The Beckham effect: How celebs are driving up market values in sleepy towns

Michelle Niziol, CEO of Bespoke Property Investment, on the the impact of high-profile neighbours

The Beckham effect: How celebs are driving up market values in sleepy towns

Photo: The Democratic AllianceCC-BY-SA-2.0 via Wikimedia Commons 

Michelle Niziol (pictured below), CEO of Bespoke Property Investment, has witnessed firsthand the transformative effects high-profile individuals have had on the local real estate market in Oxfordshire and the Cotswolds. These regions, long known for their idyllic landscapes and historical charm, have become magnets for celebrities and high-net-worth individuals seeking refuge from London’s hustle.

“Where I’m based in Oxfordshire, we’re very close to the Cotswolds,” she told Mortgage Introducer. “Jeremy Clarkson’s got his farm and his pub close by.”

The arrival of celebs such as Victoria and David Beckham has also supercharged property demand – elevating the area’s buying pull.

“That has definitely increased the popularity because, obviously, if these types of high-profile individuals are moving there then people also want to move there,” added Niziol. This influx has led to a notable uptick in property values, with some homeowners reaping significant financial gains.

However, Niziol cautions against certain pitfalls of this trend. The media attention and heightened demand can inflate prices beyond realistic valuations.

“Clients just need to be slightly careful...making sure they’re not purchasing overinflated prices,” she explained. “It’s quite easily looked into via the data that sits behind that property and how much that has grown over the previous five to ten years.”

Mortgage dynamics in celebrity-driven markets

The surge in popularity has also influenced mortgage strategies for both buyers and investors. Properties in these high-demand areas often require tailored financing solutions to navigate elevated entry costs and competitive bidding. Niziol points out that while the prestige of owning property in such areas is appealing, buyers must approach mortgages with a pragmatic mindset. Fixed-rate options and flexible repayment structures can help mitigate risks tied to market volatility.

The increased tourism traffic in the Cotswolds, spurred by media coverage and celebrity-driven attention, has further complicated the local dynamic. For homeowners uninterested in selling, the influx can feel intrusive.

“If you had a lovely little cottage that used to just have a few cars going past and then you’ve all of a sudden got this influx of traffic... the value of the property really is insignificant,” she added. Yet, for investors and landlords, this traffic signals opportunity, particularly in short-term rental markets like holiday lets. Securing competitive financing for these ventures is critical, as lenders often scrutinise income projections tied to seasonal demand.

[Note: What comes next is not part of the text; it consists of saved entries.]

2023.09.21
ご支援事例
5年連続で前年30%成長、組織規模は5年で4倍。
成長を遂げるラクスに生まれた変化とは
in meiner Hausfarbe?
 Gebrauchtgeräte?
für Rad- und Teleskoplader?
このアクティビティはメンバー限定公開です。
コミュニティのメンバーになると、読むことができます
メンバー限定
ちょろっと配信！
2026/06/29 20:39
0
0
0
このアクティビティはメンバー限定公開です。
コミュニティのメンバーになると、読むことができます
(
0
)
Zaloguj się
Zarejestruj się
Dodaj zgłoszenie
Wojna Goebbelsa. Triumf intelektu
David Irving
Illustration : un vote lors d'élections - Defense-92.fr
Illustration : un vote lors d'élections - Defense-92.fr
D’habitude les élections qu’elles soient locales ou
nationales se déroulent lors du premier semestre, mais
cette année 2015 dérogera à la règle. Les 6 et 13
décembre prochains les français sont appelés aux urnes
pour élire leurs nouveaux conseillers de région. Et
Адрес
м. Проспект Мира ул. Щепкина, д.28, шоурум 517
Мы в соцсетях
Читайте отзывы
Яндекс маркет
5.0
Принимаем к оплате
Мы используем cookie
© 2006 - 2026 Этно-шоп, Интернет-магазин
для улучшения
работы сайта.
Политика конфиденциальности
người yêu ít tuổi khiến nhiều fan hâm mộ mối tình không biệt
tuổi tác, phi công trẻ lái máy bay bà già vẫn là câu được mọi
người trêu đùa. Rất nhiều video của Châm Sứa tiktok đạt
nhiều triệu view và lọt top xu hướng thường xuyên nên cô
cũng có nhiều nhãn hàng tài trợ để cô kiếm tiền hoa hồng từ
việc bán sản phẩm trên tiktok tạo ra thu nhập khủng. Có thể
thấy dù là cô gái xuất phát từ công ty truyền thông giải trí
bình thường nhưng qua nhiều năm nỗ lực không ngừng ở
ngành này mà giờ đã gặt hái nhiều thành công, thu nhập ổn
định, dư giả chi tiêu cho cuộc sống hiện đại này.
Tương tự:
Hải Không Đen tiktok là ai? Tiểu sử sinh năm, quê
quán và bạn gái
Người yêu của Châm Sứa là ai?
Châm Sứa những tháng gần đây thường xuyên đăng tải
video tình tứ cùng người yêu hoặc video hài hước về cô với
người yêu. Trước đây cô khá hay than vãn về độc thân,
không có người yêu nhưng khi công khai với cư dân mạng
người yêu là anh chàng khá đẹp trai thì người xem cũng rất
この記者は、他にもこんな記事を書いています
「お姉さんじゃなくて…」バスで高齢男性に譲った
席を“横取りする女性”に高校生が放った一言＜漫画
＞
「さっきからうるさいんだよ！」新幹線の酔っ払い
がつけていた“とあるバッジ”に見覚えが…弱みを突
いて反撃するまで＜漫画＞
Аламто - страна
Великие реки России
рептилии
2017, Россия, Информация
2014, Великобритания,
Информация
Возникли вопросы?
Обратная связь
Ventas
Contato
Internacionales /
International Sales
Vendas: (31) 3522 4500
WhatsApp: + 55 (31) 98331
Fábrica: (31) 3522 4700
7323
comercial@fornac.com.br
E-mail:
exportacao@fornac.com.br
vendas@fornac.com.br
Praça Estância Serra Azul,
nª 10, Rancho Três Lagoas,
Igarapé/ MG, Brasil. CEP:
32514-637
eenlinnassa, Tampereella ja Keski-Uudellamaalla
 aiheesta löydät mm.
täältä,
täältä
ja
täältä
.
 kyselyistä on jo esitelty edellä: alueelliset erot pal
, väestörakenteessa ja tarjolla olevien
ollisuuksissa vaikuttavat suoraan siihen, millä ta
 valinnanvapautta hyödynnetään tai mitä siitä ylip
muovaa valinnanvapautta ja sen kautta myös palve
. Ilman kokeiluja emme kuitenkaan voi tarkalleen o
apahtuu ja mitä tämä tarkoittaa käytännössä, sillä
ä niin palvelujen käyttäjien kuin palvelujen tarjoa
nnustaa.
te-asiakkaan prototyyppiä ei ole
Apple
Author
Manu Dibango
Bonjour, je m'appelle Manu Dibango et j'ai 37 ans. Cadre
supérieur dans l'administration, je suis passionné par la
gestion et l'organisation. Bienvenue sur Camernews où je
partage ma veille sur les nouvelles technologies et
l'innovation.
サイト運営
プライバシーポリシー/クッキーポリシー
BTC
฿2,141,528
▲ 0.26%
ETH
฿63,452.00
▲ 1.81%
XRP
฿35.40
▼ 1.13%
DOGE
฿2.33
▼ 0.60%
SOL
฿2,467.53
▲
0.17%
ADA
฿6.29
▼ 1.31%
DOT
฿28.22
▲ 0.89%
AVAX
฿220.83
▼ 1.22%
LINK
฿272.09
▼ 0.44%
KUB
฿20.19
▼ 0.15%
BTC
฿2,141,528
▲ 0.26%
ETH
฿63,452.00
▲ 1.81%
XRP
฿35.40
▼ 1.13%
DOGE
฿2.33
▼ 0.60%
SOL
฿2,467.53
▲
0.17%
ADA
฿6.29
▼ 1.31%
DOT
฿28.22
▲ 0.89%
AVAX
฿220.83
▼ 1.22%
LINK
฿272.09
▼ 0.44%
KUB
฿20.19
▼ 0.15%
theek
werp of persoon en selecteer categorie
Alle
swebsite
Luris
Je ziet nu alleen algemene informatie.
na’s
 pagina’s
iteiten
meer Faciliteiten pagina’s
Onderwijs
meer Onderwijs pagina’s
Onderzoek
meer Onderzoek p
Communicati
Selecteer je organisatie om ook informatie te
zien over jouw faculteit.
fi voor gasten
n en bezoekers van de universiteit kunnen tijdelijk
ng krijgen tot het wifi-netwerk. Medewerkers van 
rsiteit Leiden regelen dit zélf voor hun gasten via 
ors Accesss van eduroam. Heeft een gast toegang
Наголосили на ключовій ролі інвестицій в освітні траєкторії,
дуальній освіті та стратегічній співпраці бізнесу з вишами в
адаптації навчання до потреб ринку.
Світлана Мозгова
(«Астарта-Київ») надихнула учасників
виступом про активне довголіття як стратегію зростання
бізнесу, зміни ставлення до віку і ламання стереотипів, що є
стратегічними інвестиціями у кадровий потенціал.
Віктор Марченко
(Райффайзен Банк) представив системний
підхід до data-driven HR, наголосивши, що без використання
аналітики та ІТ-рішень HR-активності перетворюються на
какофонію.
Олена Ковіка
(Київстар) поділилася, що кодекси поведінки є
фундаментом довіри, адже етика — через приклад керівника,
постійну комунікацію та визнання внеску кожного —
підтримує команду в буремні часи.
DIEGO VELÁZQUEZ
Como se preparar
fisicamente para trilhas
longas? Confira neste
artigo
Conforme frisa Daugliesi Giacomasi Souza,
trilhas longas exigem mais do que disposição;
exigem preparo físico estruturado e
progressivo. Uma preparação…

Balancing opportunity with caution

Niziol sees the celebrity effect as both a boon and a challenge for local investors. While the increased attention has undeniably raised property values, it also creates a higher barrier to entry. For clients seeking to enter these markets, she recommends strategic mortgage planning coupled with a clear understanding of long-term value.

“If you had a property there already, you’re absolutely laughing because that’s obviously gone up in value,” Niziol told Mortgage Introducer.

Yet she remains acutely aware of the potential drawbacks for future buyers, emphasising the need for measured decision-making.

“It’s a really positive thing, but I’m sure there’ll be a small minority that won’t feel the same.”

Data-driven insights

Working alongside high net-worth clients has given Niziol a unique insight into the fluctuating celebrity market. Ongoing economic concerns after a challenging Autumn Budget mean that certain clients may now be looking to offload second and third homes. When advising these clients, Niziol promotes caution.

“It's crucial to emphasise the long-term gains out of a property portfolio,” she told Mortgage Introducer. “When I'm working with a client, we're working with a minimum 10 year plan – there’s not really a quick buck to be made unless you’re flipping properties as a living, It's got to be an absolute long-term investment – and it's just making that really clear from the start.”

Again, here Niziol relies on the importance of data, collecting statistics from Rightmove, Zoopla and the government to provide her clients with an in-depth analysis of the pros and cons of any decision.

“It’s just about transparency and regular market updates; what is going on, what has gone on, what is going to happen in the current market,” she said.